Czech art historian and academic (1940–2023)

Jiří Šetlík (2 April 1929 – 28 January 2023) was a Czech art historian, art critic and academic.

== Life and career ==
Born in Prague, Šetlík was the son of the founder of the pharmaceutical company Spojené farmaceutické závody Ivan Šetlík, a political dissident who was condemned to two and a half years in prison for espionage in a show trial. The mother was an employee in the administration of the Czech Philharmonic.

Šetlík studied Art History and Aesthetics at Charles University, graduating in 1953. After serving three years of military service in the army auxiliary battalions (PTP) as an "enlightenment officer", he got a doctorate in History and Theory of Art at the Czechoslovak Academy of Sciences. He then worked at the National Gallery Prague until 1964, when he became editor-in-chief of the art magazine Výtvarná práca, which he characterized as a liberal and pluralistic magazine also covering the western art scene. In 1968 he was nominated director of the Museum of Decorative Arts, a role he lost in 1971, when because of the normalization he was declassed as a low-rank museum employee, being also forbidden to publish anything.

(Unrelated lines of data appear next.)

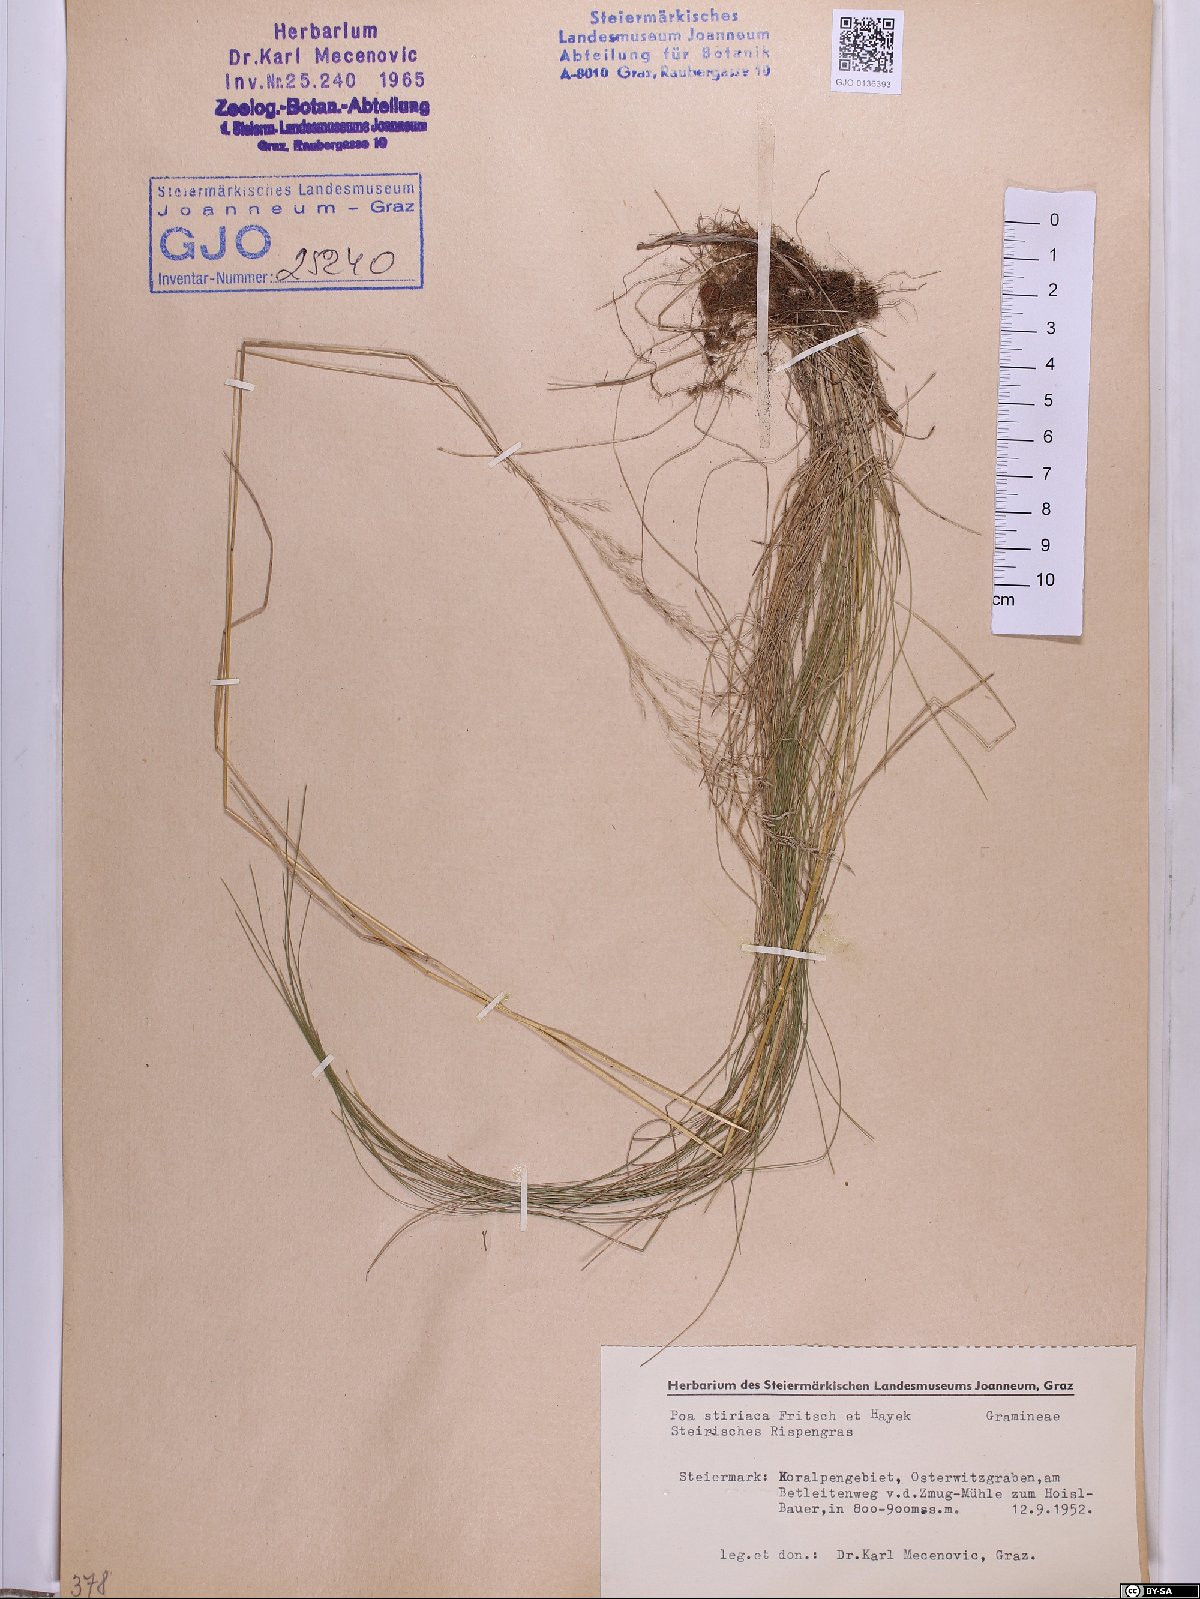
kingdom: Plantae
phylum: Tracheophyta
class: Liliopsida
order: Poales
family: Poaceae
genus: Poa
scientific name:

Following the Velvet Revolution, Šetlík held several important positions, notably as a lecturer and vice-rector of the Academy of Arts, Architecture and Design (1993–1996) and head of the Department of Art History at the Faculty of Architecture of the Technical University of Liberec (1996–2000), and reprised an intense writing activity. He was also a member of the Czech PEN Club, and the chairman of the Jindřich Chalupecký Society between 1994 and 2005.

Married to actress Zuzana Talpová until her death in 2005, Šetlík died on 28 January 2023, at the age of 93. He was the cousin of artist Adriena Šimotová.